Call this point A. An electrical field can be observed only because it produces forces on other charges, so you must place a small positive test charge, $\ q′$, at A. Then, measure the force exerted on the test charge, $\ q′$, at this location.
According to Coulomb’s law, the force is proportional to the test charge. If the size of the test charge is doubled, the force is doubled.
Thus, the ratio of force to test charge is independent of the size of the test charge. If you divide the force, F, on the test charge, measured at point A, by the size of the test charge, $\ q′$, you obtain a vector quantity, $\ F/q$′. This quantity does not depend on the test charge, only on the charge q and the location of point A. The electric field at point A, the location of $\ q′$, is represented by the following equation.

Electric Field E

$\ E =  \frac {F_{on q'}}{q'}$
$\ E =  k\frac {q}{r^2}$.....[single point charge q]

The direction of the electric field is the direction of the force on the positive test charge.

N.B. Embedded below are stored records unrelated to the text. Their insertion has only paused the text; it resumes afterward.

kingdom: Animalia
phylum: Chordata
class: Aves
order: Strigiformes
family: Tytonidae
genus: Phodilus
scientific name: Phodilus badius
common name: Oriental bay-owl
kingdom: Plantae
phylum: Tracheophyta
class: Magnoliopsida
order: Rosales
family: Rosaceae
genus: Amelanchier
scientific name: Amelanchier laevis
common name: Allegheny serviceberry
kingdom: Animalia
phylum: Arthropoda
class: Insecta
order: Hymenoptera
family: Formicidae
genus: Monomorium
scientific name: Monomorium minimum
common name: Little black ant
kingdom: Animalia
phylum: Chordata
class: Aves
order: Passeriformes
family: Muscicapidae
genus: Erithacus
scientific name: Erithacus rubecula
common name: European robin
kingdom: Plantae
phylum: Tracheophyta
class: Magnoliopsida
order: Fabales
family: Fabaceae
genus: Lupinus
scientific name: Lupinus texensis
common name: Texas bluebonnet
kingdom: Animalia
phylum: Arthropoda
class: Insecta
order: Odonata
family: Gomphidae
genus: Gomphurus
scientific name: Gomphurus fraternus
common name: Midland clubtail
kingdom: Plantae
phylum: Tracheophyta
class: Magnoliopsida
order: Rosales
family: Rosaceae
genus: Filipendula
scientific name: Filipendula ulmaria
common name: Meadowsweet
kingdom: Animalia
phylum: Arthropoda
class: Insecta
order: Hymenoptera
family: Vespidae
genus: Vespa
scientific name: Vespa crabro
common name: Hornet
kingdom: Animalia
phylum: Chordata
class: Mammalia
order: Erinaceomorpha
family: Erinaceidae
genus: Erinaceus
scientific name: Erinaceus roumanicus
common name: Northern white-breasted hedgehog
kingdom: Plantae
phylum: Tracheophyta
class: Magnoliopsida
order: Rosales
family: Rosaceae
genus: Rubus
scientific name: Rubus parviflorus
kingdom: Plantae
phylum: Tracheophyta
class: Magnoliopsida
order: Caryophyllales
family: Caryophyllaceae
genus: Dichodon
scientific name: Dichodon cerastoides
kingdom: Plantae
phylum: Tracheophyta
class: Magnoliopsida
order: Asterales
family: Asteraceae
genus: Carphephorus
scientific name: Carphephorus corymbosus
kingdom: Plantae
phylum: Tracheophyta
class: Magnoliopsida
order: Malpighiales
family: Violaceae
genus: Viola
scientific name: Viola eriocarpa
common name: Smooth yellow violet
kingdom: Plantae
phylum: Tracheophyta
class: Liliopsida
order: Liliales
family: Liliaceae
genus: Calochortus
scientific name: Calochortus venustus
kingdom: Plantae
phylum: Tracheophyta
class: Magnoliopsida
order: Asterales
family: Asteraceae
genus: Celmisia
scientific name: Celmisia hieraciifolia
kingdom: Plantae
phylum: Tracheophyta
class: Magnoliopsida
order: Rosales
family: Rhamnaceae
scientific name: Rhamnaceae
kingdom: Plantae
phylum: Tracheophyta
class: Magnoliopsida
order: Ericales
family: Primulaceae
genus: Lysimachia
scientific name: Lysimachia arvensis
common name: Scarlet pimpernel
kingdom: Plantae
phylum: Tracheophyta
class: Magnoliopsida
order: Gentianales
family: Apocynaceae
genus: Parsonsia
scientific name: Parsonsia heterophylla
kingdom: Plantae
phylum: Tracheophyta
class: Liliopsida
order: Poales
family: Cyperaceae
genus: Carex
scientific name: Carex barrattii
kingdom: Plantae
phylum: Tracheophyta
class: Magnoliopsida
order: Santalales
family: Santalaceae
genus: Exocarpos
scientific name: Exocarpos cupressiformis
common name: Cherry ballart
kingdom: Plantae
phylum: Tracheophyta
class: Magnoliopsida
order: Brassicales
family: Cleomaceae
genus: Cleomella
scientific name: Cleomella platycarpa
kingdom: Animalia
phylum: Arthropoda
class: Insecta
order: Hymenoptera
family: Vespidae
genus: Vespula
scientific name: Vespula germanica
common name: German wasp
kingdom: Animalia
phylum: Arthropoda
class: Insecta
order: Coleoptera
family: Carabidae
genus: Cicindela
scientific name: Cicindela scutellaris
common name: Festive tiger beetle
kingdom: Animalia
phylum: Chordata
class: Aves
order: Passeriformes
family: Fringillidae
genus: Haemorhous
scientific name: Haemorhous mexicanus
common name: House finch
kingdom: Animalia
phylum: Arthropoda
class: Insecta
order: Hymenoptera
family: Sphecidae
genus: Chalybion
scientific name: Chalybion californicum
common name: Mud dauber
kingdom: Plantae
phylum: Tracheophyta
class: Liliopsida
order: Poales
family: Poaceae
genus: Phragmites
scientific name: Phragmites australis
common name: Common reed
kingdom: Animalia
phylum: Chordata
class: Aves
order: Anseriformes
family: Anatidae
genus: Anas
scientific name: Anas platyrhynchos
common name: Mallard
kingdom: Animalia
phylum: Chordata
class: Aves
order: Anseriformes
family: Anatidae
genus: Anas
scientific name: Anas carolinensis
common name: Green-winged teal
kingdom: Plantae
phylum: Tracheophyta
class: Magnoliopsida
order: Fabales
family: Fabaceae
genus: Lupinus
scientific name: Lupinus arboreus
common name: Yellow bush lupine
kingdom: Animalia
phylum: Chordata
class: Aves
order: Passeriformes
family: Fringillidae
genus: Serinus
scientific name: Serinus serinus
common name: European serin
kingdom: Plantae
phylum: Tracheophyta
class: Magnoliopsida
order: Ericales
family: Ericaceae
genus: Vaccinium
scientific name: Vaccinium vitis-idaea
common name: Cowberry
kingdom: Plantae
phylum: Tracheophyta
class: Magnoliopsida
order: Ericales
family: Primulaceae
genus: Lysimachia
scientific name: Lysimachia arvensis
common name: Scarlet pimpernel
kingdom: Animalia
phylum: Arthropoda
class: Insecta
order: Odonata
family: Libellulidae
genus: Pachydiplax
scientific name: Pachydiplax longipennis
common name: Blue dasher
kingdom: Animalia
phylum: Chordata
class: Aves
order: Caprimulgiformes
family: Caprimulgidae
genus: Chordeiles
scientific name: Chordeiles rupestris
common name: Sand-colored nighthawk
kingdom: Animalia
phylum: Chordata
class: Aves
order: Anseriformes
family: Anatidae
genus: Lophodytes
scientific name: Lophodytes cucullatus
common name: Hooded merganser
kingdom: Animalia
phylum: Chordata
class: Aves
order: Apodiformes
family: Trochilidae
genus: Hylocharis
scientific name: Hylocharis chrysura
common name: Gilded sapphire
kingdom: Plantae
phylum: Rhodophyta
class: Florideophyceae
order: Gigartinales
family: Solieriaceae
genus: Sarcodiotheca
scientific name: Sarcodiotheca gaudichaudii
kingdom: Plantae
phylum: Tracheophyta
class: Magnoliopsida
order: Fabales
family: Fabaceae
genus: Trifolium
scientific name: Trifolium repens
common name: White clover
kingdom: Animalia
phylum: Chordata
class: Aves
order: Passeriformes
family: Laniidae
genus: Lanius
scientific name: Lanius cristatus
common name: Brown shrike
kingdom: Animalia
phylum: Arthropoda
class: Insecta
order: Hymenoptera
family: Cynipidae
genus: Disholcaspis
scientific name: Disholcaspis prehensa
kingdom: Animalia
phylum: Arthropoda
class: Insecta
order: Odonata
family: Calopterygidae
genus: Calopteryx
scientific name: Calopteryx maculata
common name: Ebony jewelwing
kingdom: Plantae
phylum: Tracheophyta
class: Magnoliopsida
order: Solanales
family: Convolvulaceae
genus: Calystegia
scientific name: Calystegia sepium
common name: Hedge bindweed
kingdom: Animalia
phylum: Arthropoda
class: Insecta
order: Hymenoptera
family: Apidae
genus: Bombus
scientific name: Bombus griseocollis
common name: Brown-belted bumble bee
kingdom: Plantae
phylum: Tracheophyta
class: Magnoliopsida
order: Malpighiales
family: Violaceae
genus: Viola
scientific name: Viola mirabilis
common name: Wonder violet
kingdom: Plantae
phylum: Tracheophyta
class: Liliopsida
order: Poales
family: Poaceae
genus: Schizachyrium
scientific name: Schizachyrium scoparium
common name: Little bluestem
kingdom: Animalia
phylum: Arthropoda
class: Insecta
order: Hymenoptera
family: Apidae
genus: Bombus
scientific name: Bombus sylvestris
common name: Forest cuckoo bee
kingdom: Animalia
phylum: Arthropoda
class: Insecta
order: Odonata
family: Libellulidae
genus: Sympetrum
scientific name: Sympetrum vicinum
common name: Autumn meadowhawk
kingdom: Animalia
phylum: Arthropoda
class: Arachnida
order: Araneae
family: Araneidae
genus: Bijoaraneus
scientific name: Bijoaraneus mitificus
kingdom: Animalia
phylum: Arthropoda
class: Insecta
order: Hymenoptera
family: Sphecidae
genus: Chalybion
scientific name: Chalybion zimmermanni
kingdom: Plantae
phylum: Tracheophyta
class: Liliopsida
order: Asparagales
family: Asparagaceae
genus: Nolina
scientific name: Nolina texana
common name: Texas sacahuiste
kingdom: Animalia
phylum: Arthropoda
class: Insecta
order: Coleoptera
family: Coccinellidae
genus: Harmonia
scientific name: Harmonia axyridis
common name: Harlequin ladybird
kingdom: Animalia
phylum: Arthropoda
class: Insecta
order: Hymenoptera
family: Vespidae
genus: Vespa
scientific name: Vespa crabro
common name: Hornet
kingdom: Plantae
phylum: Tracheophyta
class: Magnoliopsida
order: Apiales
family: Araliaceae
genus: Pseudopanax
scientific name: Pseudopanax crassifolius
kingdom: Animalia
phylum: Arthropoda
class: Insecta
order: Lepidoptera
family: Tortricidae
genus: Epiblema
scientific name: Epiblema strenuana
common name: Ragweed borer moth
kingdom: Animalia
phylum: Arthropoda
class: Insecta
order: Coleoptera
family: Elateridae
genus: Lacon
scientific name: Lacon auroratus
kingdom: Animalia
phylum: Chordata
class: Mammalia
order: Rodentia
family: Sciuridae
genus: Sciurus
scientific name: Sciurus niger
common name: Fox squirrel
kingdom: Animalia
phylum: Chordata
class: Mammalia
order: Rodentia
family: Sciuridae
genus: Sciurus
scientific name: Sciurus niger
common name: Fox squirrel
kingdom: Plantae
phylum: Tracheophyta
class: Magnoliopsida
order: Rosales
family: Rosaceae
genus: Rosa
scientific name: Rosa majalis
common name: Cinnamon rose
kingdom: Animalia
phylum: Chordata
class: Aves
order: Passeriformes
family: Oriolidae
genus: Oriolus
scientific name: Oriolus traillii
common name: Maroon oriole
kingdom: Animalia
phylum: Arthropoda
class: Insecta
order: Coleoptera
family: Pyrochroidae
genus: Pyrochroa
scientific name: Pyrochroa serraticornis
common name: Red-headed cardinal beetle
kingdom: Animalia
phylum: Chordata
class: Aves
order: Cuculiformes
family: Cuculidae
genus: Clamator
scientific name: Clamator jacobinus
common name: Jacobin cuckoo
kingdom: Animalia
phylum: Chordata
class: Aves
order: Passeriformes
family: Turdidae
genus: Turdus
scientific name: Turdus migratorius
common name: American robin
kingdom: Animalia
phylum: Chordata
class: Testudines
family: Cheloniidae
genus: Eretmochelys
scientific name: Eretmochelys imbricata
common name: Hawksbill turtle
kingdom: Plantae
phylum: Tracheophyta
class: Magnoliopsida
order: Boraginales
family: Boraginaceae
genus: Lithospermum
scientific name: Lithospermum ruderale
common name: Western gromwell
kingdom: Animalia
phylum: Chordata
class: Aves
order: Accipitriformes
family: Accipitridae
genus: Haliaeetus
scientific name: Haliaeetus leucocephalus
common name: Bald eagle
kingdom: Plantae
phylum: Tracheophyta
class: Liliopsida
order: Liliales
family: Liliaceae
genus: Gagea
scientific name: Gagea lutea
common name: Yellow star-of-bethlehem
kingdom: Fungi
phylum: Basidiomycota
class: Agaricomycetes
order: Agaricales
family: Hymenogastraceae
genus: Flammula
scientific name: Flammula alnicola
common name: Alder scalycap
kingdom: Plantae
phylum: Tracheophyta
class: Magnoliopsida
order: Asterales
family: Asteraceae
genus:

The magnitude of the electric field is measured in newtons per coulomb, N/C.
A picture of an electric field can be made by using arrows to represent the field vectors at various locations, as shown in Figure 2. 

The length of the arrow will be used to show the strength of the field. The direction of the arrow shows the field direction. To find the field from two charges, the fields from the individual charges are added vectorially. A test charge can be used to map out the field resulting from any collection of charges. 


Superposition principle of electric fields
The superposition principle states that, for a collection of charges, the total electric field at a point is simply the summation of the individual fields due to each charge


at any point P, the total electric field due to a group of charges equals the vector sum of the electric fields of the individual charges.




The dipole: an important charge distribution 
• An electric dipole consists of two point charges of equal magnitude but opposite signs, held a short distance apart.